======== SUPPLIED DATA ========
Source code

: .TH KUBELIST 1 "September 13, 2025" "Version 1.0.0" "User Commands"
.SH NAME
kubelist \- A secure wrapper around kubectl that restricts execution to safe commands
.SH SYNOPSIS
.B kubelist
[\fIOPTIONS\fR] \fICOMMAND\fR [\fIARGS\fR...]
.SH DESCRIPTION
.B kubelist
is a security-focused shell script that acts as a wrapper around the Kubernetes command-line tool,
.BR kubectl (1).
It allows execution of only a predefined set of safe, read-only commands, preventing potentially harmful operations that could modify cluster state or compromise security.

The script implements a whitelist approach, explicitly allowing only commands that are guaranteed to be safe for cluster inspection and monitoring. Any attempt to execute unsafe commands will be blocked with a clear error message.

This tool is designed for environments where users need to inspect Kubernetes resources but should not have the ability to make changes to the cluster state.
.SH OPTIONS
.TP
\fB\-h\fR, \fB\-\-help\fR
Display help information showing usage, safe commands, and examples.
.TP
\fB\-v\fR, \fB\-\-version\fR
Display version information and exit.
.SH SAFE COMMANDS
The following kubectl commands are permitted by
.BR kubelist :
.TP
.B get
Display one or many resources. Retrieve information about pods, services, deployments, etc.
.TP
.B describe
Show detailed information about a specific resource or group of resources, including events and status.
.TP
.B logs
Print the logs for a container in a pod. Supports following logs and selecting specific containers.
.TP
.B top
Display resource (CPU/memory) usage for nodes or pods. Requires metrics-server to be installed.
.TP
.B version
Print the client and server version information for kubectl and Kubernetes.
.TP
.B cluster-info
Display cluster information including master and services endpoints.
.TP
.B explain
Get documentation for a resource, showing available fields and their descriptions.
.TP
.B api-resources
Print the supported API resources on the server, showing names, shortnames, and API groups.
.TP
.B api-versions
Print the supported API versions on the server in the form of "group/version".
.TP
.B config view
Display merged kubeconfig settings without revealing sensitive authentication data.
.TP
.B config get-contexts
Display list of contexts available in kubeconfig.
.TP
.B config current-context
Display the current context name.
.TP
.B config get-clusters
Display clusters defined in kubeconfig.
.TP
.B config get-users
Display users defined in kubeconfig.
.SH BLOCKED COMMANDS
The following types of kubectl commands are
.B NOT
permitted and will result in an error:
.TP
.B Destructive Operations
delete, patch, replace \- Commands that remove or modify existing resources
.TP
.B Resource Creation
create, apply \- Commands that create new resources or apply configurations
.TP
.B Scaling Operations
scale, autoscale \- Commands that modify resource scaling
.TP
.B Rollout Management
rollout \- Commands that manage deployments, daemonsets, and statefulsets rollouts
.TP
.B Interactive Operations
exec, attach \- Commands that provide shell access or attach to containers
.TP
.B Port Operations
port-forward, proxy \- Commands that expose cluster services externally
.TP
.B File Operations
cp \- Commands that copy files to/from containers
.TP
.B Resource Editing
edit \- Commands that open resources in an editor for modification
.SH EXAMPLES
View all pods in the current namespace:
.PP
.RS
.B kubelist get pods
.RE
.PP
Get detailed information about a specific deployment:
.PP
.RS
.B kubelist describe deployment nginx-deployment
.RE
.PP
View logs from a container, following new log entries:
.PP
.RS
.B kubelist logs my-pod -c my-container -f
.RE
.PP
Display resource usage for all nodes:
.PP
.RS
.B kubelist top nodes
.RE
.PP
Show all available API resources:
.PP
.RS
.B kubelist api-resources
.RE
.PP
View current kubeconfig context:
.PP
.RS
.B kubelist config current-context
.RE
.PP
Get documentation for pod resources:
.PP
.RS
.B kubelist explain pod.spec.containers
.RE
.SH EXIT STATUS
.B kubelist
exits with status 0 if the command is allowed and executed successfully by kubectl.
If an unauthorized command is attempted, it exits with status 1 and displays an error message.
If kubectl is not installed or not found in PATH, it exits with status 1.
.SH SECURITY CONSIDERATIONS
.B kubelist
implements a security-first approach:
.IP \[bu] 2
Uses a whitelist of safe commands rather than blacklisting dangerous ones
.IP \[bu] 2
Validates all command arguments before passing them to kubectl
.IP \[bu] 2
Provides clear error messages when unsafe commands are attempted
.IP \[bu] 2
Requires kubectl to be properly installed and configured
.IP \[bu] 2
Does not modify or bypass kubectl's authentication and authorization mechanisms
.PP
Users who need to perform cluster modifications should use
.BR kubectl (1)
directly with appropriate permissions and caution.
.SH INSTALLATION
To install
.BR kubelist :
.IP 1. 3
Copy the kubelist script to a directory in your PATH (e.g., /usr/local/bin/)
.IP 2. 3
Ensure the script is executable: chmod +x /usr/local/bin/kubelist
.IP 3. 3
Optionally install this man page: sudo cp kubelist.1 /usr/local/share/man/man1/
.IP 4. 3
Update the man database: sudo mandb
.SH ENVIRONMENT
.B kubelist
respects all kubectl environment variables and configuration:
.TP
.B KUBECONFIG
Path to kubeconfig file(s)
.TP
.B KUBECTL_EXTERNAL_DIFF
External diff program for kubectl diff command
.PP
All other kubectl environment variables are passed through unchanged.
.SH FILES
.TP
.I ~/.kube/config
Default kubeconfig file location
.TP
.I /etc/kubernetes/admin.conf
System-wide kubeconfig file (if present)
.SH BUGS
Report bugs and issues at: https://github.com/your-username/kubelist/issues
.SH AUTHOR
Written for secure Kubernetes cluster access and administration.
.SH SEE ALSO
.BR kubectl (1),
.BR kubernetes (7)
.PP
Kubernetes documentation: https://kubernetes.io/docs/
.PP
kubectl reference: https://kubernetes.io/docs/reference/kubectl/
========
== TASK INSTRUCTIONS ==
Using the records above, give the number of lines in which the word "exits" occurs, and nothing else.

== RESPONSE TO THE EXERCISE ==
3